PRESIDENT TRUMP: “I know what’s going on a hell of a lot better than you do! You don’t know what’s going on! I know what’s going on. No, Joe Biden didn’t have a clue, but we know everything. And when you look at what’s happening with our economy, think of it, we’re way years ahead of schedule. We have thousands and thousands of businesses being built right now, so Joe Biden had no clue. If Joe Biden were elected or if Kamala were elected, we wouldn’t have country right now. We won the election because of minority voters.”

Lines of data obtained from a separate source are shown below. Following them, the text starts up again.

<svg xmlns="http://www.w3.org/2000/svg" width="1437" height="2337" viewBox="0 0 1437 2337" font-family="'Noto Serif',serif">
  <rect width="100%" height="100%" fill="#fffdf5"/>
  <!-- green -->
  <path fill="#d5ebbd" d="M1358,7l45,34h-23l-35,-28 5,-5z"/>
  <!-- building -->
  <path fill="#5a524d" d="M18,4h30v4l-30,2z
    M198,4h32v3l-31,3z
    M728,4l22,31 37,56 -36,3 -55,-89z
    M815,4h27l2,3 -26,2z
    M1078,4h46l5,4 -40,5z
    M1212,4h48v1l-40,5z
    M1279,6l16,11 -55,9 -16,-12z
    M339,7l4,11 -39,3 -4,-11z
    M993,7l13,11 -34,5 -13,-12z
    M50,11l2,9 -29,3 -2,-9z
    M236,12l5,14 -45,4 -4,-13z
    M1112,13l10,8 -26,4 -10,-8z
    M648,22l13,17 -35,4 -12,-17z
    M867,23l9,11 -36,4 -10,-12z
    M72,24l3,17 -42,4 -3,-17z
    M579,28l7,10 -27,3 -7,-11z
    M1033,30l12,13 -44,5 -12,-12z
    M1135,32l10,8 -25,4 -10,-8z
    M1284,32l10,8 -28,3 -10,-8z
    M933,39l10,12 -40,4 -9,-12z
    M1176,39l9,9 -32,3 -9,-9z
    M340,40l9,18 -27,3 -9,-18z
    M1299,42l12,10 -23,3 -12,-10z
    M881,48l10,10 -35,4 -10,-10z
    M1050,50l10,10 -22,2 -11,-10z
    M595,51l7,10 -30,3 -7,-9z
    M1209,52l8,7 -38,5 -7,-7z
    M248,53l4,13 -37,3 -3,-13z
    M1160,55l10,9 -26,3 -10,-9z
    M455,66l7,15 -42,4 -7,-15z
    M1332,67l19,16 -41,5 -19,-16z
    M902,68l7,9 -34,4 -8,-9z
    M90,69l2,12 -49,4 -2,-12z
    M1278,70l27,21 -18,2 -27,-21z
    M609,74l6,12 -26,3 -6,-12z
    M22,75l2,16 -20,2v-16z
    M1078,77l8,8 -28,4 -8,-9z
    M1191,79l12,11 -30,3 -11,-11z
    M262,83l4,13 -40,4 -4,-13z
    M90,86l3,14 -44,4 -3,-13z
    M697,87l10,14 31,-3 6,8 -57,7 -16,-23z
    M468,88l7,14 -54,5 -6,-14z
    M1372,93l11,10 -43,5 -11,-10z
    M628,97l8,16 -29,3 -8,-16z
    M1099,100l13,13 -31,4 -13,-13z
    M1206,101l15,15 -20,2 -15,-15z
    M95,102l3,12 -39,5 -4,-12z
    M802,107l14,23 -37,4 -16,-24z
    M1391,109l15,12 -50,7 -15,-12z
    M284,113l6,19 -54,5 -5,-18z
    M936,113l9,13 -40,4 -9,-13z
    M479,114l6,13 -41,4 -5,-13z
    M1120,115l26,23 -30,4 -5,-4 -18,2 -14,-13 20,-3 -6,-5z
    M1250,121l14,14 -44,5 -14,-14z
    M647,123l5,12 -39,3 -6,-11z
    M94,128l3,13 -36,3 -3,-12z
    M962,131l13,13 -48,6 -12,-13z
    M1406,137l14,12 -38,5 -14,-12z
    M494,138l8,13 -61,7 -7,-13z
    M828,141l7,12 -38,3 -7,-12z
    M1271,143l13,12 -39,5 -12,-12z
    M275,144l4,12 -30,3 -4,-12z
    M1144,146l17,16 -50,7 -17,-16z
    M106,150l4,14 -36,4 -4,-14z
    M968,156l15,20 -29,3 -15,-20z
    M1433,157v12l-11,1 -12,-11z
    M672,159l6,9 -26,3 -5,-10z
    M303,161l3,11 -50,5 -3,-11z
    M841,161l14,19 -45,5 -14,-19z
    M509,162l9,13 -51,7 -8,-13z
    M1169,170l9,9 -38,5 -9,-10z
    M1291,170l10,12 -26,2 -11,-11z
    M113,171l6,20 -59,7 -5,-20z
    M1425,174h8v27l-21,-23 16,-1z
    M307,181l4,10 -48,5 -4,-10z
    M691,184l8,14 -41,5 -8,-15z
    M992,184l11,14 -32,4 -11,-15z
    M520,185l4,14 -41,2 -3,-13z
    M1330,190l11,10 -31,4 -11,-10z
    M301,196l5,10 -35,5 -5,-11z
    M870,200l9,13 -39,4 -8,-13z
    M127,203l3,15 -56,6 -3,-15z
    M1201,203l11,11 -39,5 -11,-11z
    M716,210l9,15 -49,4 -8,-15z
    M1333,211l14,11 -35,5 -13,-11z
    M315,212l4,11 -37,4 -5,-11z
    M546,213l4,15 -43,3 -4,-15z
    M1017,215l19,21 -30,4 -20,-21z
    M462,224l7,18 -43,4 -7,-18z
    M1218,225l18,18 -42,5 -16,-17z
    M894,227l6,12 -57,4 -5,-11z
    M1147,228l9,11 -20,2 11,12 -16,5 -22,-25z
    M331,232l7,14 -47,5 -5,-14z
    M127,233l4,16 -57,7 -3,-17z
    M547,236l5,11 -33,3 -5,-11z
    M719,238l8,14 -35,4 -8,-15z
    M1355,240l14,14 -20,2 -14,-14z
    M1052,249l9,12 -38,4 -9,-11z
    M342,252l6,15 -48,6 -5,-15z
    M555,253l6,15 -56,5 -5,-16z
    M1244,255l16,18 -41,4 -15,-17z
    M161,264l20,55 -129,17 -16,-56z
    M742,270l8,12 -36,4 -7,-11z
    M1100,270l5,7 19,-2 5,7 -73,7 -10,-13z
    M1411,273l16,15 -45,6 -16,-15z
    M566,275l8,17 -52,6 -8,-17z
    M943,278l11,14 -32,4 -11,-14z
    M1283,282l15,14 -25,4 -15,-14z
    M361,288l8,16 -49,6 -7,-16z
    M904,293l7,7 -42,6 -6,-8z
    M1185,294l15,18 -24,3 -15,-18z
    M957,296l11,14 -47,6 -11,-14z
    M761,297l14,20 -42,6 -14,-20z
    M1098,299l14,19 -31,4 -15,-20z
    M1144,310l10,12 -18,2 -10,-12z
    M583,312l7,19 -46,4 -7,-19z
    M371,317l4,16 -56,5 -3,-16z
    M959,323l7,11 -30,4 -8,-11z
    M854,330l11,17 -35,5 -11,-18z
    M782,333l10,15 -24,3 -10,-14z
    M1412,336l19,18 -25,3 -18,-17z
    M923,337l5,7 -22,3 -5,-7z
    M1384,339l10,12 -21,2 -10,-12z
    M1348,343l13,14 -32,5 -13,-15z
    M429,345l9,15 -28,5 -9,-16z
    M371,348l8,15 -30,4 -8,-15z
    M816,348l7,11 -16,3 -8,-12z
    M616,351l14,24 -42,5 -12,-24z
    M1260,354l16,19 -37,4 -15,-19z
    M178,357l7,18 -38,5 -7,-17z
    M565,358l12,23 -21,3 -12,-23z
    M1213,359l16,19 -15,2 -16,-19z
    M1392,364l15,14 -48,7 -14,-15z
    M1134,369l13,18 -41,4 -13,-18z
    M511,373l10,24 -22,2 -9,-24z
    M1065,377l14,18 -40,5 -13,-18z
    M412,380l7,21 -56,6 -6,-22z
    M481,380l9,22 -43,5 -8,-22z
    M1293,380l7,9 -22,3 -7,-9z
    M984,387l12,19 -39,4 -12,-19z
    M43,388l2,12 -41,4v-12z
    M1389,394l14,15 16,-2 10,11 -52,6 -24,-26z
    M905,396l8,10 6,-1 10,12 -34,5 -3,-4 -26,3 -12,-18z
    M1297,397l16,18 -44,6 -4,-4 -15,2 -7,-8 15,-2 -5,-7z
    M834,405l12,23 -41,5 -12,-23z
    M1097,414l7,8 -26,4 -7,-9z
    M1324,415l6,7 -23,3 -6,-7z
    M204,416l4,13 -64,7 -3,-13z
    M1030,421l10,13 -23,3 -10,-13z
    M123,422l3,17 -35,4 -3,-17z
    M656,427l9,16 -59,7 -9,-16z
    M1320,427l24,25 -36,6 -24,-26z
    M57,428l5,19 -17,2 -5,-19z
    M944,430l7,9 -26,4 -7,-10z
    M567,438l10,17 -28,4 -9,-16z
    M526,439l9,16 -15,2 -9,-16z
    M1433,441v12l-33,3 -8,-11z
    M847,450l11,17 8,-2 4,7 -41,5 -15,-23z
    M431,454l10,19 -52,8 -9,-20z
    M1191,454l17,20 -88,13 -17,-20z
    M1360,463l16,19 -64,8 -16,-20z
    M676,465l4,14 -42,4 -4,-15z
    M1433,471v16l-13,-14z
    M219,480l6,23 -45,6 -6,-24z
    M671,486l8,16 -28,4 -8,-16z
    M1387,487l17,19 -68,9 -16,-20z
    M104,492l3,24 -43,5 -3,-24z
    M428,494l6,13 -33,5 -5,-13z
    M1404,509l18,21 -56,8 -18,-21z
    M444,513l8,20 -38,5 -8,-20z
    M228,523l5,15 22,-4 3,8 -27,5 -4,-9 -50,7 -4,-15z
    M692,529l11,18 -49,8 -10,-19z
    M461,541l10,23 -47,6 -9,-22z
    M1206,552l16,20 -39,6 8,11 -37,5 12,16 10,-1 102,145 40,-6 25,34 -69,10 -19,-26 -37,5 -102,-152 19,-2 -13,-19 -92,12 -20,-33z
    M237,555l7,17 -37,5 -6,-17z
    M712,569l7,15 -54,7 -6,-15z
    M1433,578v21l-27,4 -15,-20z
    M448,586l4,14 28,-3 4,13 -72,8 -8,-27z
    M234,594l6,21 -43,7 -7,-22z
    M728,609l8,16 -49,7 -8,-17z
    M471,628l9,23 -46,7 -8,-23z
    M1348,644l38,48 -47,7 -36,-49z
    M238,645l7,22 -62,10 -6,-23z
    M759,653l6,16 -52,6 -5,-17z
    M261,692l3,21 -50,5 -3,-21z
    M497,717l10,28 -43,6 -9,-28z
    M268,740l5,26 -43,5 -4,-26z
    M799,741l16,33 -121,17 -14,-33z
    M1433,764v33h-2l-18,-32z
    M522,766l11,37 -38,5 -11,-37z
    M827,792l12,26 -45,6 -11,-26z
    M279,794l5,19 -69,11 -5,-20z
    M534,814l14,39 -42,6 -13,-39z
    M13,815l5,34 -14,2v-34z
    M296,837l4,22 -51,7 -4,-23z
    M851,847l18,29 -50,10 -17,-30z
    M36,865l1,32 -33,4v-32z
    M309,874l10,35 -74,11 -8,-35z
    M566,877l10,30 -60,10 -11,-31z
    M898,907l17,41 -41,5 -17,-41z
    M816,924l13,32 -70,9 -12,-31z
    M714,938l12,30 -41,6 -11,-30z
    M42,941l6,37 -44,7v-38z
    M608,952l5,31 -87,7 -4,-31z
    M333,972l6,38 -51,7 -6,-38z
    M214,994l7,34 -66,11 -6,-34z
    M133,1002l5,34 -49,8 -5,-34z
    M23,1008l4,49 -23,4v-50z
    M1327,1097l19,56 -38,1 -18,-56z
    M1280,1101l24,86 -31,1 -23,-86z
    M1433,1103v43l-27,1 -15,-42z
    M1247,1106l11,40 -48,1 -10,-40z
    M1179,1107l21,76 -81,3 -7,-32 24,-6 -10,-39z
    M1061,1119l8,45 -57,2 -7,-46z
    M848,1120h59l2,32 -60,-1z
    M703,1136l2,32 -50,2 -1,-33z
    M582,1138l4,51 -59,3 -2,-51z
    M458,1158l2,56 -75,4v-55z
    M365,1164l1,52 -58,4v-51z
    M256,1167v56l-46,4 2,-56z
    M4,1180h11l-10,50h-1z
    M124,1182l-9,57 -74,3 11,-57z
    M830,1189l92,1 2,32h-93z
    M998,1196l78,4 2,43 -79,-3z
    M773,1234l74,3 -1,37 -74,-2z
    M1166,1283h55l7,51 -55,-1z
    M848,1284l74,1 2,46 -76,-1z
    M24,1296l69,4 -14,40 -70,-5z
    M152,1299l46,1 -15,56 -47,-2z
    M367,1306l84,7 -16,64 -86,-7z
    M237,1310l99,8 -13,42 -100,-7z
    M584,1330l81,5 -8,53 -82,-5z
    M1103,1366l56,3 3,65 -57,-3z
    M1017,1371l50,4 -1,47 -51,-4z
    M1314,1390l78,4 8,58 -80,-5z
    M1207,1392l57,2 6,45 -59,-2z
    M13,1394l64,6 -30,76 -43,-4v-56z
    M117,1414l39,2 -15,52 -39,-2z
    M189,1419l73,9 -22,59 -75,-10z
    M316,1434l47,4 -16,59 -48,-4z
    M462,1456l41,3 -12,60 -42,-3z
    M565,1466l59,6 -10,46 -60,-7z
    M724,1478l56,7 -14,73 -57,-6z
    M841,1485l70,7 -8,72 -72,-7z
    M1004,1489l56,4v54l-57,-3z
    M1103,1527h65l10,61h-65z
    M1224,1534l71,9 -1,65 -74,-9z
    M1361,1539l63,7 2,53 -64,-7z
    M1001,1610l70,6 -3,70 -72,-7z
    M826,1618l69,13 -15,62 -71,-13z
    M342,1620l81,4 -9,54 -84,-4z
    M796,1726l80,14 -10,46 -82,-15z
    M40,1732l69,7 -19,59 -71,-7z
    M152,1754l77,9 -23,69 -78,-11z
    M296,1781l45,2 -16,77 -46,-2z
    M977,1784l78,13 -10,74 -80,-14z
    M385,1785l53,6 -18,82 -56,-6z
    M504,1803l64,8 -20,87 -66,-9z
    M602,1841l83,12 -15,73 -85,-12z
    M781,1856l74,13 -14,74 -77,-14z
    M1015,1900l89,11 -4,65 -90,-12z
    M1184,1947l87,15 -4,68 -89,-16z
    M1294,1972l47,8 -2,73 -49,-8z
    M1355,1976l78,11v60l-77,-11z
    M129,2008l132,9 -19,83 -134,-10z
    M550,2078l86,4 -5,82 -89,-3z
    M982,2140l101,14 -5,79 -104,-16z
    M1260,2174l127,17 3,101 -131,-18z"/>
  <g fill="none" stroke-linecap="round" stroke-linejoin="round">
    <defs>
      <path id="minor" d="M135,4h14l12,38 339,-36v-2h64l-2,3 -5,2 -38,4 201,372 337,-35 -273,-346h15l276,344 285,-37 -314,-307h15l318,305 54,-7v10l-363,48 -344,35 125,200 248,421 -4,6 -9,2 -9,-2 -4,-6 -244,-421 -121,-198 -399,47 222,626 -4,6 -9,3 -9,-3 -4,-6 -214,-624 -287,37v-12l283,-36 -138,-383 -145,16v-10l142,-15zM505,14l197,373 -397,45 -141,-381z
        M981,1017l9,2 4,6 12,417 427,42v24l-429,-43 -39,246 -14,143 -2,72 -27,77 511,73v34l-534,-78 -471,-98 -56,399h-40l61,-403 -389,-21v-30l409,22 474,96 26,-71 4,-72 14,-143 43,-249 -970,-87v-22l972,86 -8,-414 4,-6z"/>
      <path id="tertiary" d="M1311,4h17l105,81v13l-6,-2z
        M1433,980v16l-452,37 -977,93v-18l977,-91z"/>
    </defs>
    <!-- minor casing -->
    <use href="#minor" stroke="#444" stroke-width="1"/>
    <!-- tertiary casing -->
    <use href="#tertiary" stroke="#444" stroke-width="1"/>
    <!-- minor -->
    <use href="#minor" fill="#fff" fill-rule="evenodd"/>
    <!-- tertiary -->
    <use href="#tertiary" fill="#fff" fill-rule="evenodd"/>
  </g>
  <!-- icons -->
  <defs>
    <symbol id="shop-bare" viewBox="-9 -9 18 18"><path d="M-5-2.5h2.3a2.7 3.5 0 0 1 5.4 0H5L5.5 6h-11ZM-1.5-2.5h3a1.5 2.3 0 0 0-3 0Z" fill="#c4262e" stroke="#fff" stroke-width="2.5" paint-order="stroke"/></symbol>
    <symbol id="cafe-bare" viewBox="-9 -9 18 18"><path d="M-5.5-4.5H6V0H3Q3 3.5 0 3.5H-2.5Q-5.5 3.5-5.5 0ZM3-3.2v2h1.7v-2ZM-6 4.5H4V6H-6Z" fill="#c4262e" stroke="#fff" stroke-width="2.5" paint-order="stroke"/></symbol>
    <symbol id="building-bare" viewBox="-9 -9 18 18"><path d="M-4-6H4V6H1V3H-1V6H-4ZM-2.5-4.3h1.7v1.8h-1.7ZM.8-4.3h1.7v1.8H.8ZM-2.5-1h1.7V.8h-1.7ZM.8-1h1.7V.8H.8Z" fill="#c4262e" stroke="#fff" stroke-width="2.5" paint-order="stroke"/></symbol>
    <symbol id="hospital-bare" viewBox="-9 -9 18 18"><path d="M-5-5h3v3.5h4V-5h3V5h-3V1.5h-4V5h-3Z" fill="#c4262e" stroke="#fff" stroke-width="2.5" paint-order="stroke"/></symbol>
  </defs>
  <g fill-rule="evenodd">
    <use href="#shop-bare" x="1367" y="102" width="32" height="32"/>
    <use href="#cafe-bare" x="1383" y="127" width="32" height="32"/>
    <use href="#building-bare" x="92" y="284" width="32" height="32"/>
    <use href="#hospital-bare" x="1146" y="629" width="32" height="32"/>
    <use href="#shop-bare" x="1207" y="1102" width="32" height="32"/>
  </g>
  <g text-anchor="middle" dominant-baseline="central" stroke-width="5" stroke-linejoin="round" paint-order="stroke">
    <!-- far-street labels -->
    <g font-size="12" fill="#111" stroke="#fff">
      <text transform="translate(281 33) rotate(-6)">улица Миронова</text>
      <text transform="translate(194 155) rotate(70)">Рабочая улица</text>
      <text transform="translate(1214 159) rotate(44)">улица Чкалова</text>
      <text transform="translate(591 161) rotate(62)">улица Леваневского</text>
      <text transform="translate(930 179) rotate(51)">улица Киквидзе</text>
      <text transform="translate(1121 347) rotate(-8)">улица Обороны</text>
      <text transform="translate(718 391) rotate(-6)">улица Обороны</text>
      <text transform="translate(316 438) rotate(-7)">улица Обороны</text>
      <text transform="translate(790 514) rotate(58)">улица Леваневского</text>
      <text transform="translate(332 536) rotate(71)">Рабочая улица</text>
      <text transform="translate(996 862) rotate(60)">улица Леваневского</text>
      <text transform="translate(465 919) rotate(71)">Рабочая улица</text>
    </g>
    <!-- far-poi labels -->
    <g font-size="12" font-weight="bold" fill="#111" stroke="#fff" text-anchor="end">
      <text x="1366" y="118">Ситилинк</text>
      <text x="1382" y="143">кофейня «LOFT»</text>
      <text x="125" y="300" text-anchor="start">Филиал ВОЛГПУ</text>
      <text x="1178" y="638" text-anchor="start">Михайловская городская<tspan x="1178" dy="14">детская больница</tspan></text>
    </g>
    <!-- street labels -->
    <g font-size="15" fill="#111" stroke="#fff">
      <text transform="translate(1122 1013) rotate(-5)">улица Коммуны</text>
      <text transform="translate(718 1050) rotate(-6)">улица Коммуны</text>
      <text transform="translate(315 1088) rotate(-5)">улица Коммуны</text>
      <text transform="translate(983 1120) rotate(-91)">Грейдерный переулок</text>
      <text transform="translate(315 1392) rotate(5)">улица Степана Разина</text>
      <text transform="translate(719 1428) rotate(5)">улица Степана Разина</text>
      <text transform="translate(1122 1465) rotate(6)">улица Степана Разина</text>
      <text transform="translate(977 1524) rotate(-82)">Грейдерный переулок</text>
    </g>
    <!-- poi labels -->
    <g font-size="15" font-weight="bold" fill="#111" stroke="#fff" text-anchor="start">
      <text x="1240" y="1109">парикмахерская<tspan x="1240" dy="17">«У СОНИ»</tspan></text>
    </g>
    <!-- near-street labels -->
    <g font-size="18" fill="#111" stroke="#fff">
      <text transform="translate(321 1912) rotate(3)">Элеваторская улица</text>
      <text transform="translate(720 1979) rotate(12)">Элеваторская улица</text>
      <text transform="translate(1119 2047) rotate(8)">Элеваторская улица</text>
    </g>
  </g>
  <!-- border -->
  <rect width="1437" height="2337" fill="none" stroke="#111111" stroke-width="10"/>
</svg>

REPORTER: “Does this post maybe hurt Republicans with, you know, Black voters after the…”
PRESIDENT TRUMP: “You know, I was, look, we did criminal justice reform. I did the historically Black colleges and universities. I got them funded. Nobody has been, and that’s why I got a tremendous, the highest vote with male Black voters that they’ve seen in many, many decades. I’ve done great with them. Black voters have been great to me. I’ve been great them. Black voters has been great me. I’ve been great to them. And I am, by the way, the least racist president you’ve had in a long time, as far as I’m concerned. We have — I’ve had a great relationship. Think of what I’ve done. Criminal justice reform. Nobody else could do it. Obama couldn’t do it, nobody could do. Clinton couldn’t. They actually went the other way. They went into a very bad thing for African American people, Black people. They went to a — they did very bad things. I did very good things. But criminal justice reform, and then I funded the universities, which nobody else was willing to do. They were going every year, they’d come back to Washington and they’d be begging for money, begging. I got to be friendly with some of the heads of the schools and they would come back and they would literally tell me they’re forcing us to beg. I’m the one that got them long-term financing and more than they were looking for. So there’s nobody that’s done more. And I think maybe more than anything else was criminal justice reform. They’ve been trying to get it for years. And I’m the one that got it done, so nobody can tell me about that.”
“That somebody posts, the staffer posts, you know, posts. And I knew it was all about, if you take a look at that, and see the whole thing, it was a small section at the very end. But that was about fraudulent elections, which we have, a lot of them. We’re gonna get it stopped. And I liked the beginning, I saw it, and just passed it on.”